SINNBILD UND SINNSUCHE
Die düstere Tonart d-Moll eint beide Werke. Rachmaninoffs Moll-Faible ist legendär. Dvořáks Sinfonie lockt mit finsterem Raunen der Bässe und Pauke in eine zerfurchte, schroffe Klanglandschaft, durch die freilich jene beseelten Melodien fliegen, die ihn so beliebt machen. Noch das fantastische Finale, strotzend vor vitaler Energie, weiß um gespenstisch-nachttrunkene Gegenwelten. Sind es nicht gerade die dunklen Klangräume, die uns magisch anziehen?

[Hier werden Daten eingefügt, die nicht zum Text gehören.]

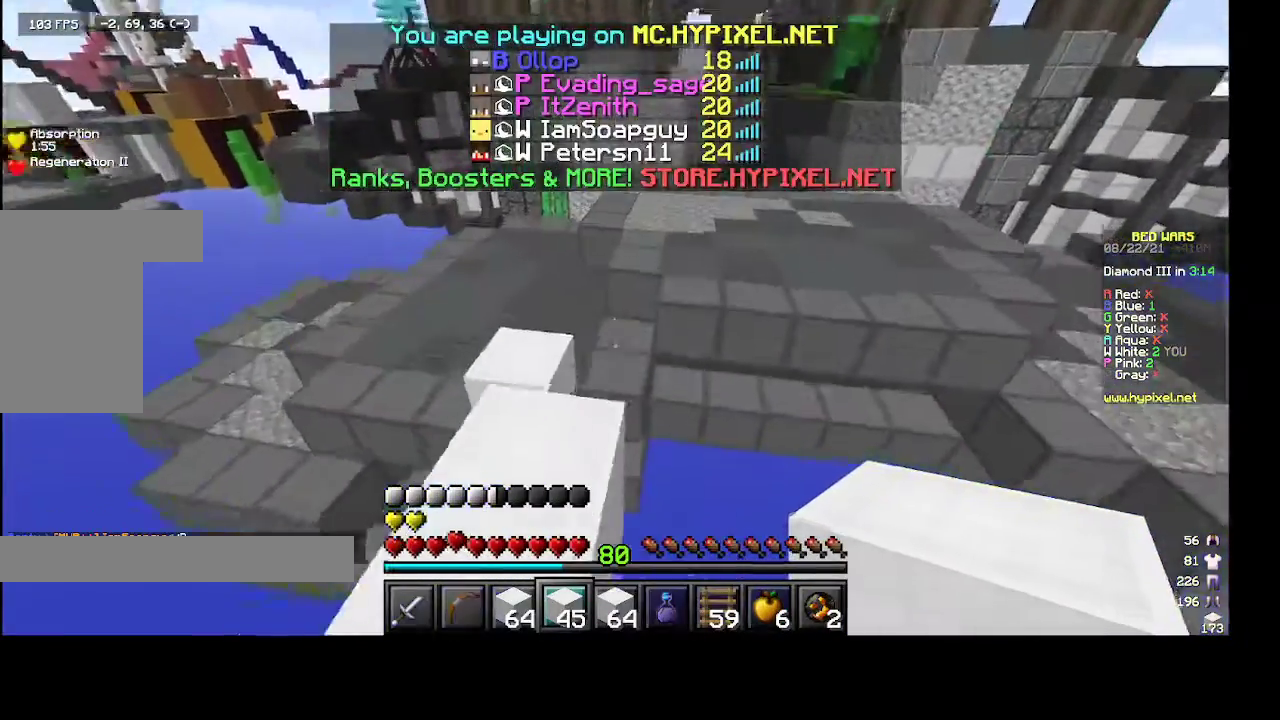
{"keys": ["space", "w"], "mouse": [], "events": [[100, "a", "up"], [267, "space", "down"], [367, "mouse_right", "down"], [467, "mouse_right", "up"]]}
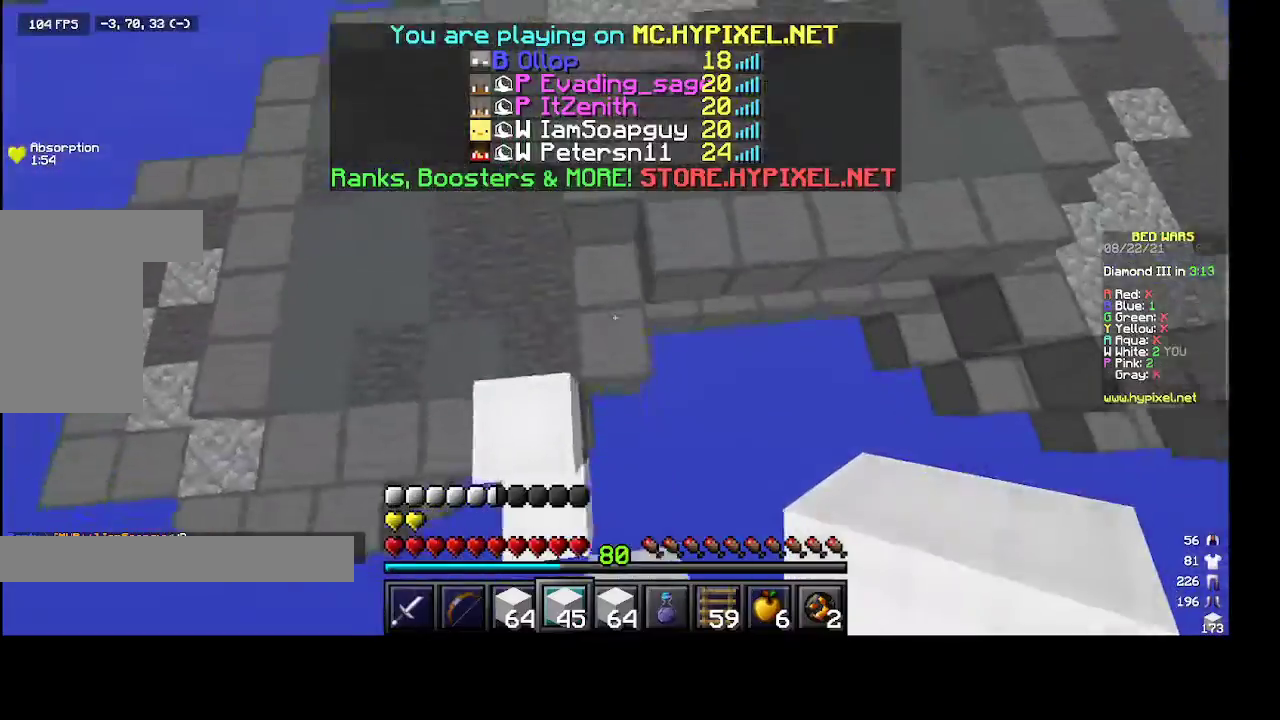
{"keys": ["space", "w"], "mouse": [], "events": []}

SECHSTER SINN UND SIEBTE IM SINN
Die 7. Sinfonie bescherte Dvořák einen der größten Erfolge seines Lebens. Die London Philharmonic Society hatte ihn eingeladen – eine Ehre, die zuvor Mendelssohn, Berlioz und Wagner zuteil geworden war – und reihte ihn schon beim ersten Aufenthalt nach Liszt, Brahms und Verdi unter ihre Ehrenmitglieder, gefolgt von Grieg, Tschaikowski und Rachmaninoff. Ferner trug man Dvořák die Komposition einer neuen Sinfonie an, deren Uraufführung er am 22. April 1885 im Zuge seines dritten Englandaufenthalts leitete. Mit Feuereifer hatte er daran gearbeitet: Auf Schritt und Tritt habe ich nichts anderes im Sinn als meine Siebte, die so werden soll, dass die Welt aufhorcht. Dvořáks Wunsch ging in Erfüllung. Die Welt horchte auf – insbesondere auch die Neue Welt.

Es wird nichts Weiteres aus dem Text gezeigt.